* [JOB ITEM]:
Write out the text of these entries word for word, leaving out the pictures.

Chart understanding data

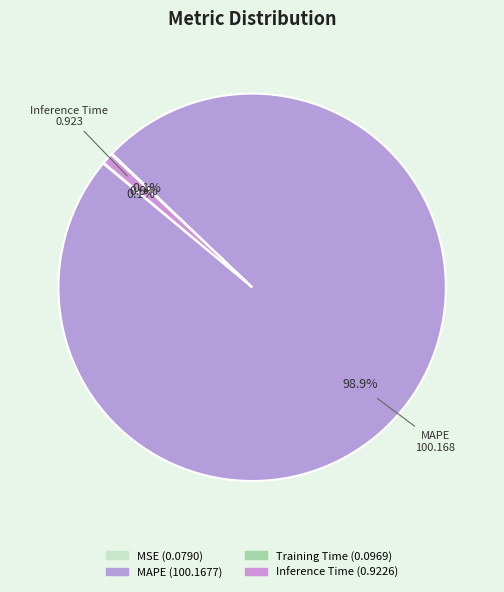

Count the number of slices in the pie.

4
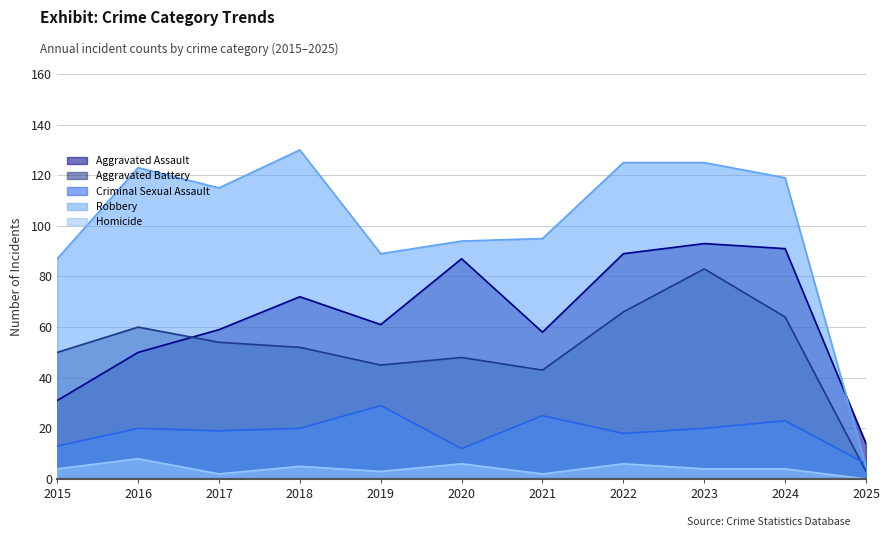

True or false: Robbery has more than 1 points higher than both neighbors.

True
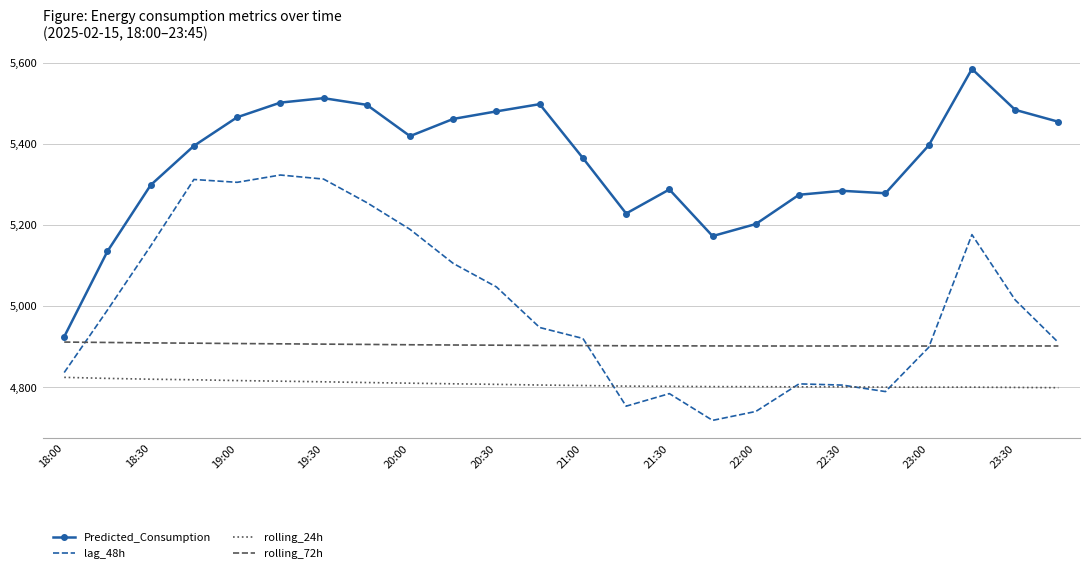

What are all the series names shown in the legend?

Predicted_Consumption, lag_48h, rolling_24h, rolling_72h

* [TASK OUTPUT]:
Count the number of slices in the pie.

4

True or false: Robbery has more than 1 points higher than both neighbors.

True

What are all the series names shown in the legend?

Predicted_Consumption, lag_48h, rolling_24h, rolling_72h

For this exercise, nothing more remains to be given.